I'd be lying if I said that I didn't feel better knowing Josh hadn't been with anyone else either. As the years went by without anything happening, the more nerve-racking it got, knowing that whoever I wound up with would be that much more experienced than I was. So the idea of us getting to figure that out together made me feel that much more comfortable with him.

"That's not true." I snapped, avoiding his eyes.

"Well, I think it's sweet." He said softly. "I wish I waited." I peeked back up at him.

"Y-you.. you do?" He nodded, reaching out for my hand, slowly intertwining our fingers.

"Mhm.."

"Well.. you didn't." I muttered, pulling my hand away. His face dropped.

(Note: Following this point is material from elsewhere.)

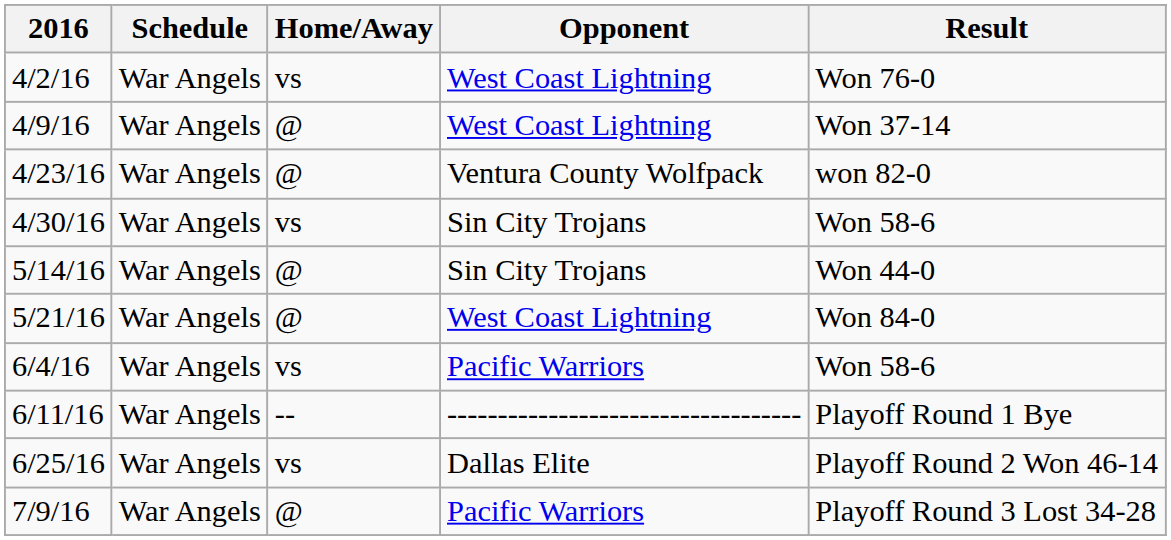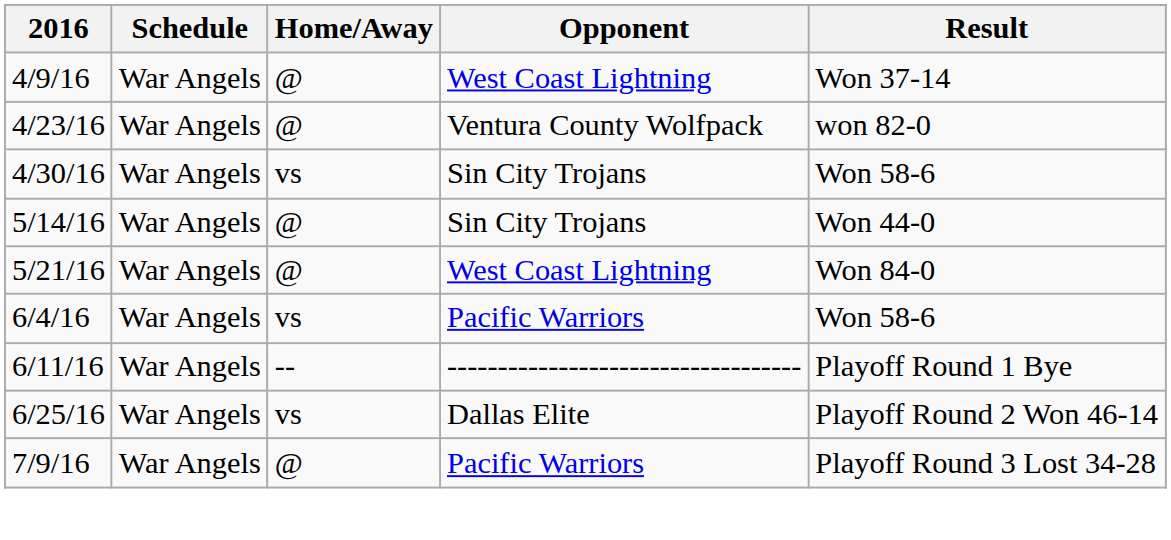- row: 4/2/16 | War Angels | vs | West Coast Lightning | Won 76-0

"Would it have made a difference if I did?" I shrugged.

It would have.

But I didn't want to admit that.

Not now.

"Jaime, I can't take back anything that I've already done, and I'm sorry for that, I wish I could if it meant you being sure about me, but.. I can be whatever you need now. I would never pressure you, and.. if the idea of this does make you uncomfortable, whether you want to admit it to me or not, we don't have to talk about it. Ever. Not until you're ready. And.. I'll do whatever you need to feel comfortable with me, I just.." He sighed, sitting down next to me on the bed. Reaching up, he caressed my face, pulling me in closer. "I know with you, it would.. actually mean something. It would be.. incredible."

The thought of being with him.. like that. I could feel my heart pounding in my chest as I slowly reached over, placing my hand on his leg. His eyes shot down to it, and then back up to me as he licked his lips.

"Really?" I whispered, leaning in closer. His smile grew as he gently ran his fingers down my cheek, slowly tangling them into my hair.

"Really."

He was saying all the perfect things, making my head spin at the thought of him, it now taking everything in me to keep myself off of him, but..

I shook my head, gently pulling away from him again.

"N-no.. Jake, I'm sorry, but.. I.. I can't. I can't be here. I.. I need him." I quickly got up, reaching for the door, and when I opened it, my body went ice cold as I saw Josh leaning up against the wall staring back at me.